WORK TO COMPLETE >>
Please reproduce all of the records below, substituting "faceQuery" for every occurrence of "Q0" and leaving everything else unchanged.

GIVEN RECORDS >>

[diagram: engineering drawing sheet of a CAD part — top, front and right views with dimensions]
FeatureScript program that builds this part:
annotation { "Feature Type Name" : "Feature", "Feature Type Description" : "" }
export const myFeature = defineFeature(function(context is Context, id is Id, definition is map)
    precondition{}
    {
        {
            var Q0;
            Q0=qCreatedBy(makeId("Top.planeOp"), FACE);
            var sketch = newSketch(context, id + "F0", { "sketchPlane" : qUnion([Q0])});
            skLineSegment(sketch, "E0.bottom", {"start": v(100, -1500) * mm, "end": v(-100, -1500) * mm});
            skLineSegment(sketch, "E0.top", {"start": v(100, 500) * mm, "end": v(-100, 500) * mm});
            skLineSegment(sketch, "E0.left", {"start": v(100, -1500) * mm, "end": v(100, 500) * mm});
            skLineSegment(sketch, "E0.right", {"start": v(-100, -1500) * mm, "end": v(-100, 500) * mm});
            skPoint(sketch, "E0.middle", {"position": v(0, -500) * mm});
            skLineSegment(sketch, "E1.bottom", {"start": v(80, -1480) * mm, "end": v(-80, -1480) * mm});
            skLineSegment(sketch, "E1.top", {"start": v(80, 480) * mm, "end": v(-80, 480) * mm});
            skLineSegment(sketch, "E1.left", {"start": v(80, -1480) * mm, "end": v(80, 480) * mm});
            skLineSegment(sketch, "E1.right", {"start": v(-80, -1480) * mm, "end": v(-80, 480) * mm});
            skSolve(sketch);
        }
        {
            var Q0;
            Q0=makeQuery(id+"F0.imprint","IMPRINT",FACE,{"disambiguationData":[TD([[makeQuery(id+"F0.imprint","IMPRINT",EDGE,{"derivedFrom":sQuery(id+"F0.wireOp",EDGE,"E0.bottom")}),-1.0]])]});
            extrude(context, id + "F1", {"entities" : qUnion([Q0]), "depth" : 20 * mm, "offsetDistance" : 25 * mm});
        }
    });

SOLUTION TO THE EXERCISE >>
[diagram: engineering drawing sheet of a CAD part — top, front and right views with dimensions]
FeatureScript program that builds this part:
annotation { "Feature Type Name" : "Feature", "Feature Type Description" : "" }
export const myFeature = defineFeature(function(context is Context, id is Id, definition is map)
    precondition{}
    {
        {
            var faceQuery;
            faceQuery=qCreatedBy(makeId("Top.planeOp"), FACE);
            var sketch = newSketch(context, id + "F0", { "sketchPlane" : qUnion([faceQuery])});
            skLineSegment(sketch, "E0.bottom", {"start": v(100, -1500) * mm, "end": v(-100, -1500) * mm});
            skLineSegment(sketch, "E0.top", {"start": v(100, 500) * mm, "end": v(-100, 500) * mm});
            skLineSegment(sketch, "E0.left", {"start": v(100, -1500) * mm, "end": v(100, 500) * mm});
            skLineSegment(sketch, "E0.right", {"start": v(-100, -1500) * mm, "end": v(-100, 500) * mm});
            skPoint(sketch, "E0.middle", {"position": v(0, -500) * mm});
            skLineSegment(sketch, "E1.bottom", {"start": v(80, -1480) * mm, "end": v(-80, -1480) * mm});
            skLineSegment(sketch, "E1.top", {"start": v(80, 480) * mm, "end": v(-80, 480) * mm});
            skLineSegment(sketch, "E1.left", {"start": v(80, -1480) * mm, "end": v(80, 480) * mm});
            skLineSegment(sketch, "E1.right", {"start": v(-80, -1480) * mm, "end": v(-80, 480) * mm});
            skSolve(sketch);
        }
        {
            var faceQuery;
            faceQuery=makeQuery(id+"F0.imprint","IMPRINT",FACE,{"disambiguationData":[TD([[makeQuery(id+"F0.imprint","IMPRINT",EDGE,{"derivedFrom":sQuery(id+"F0.wireOp",EDGE,"E0.bottom")}),-1.0]])]});
            extrude(context, id + "F1", {"entities" : qUnion([faceQuery]), "depth" : 20 * mm, "offsetDistance" : 25 * mm});
        }
    });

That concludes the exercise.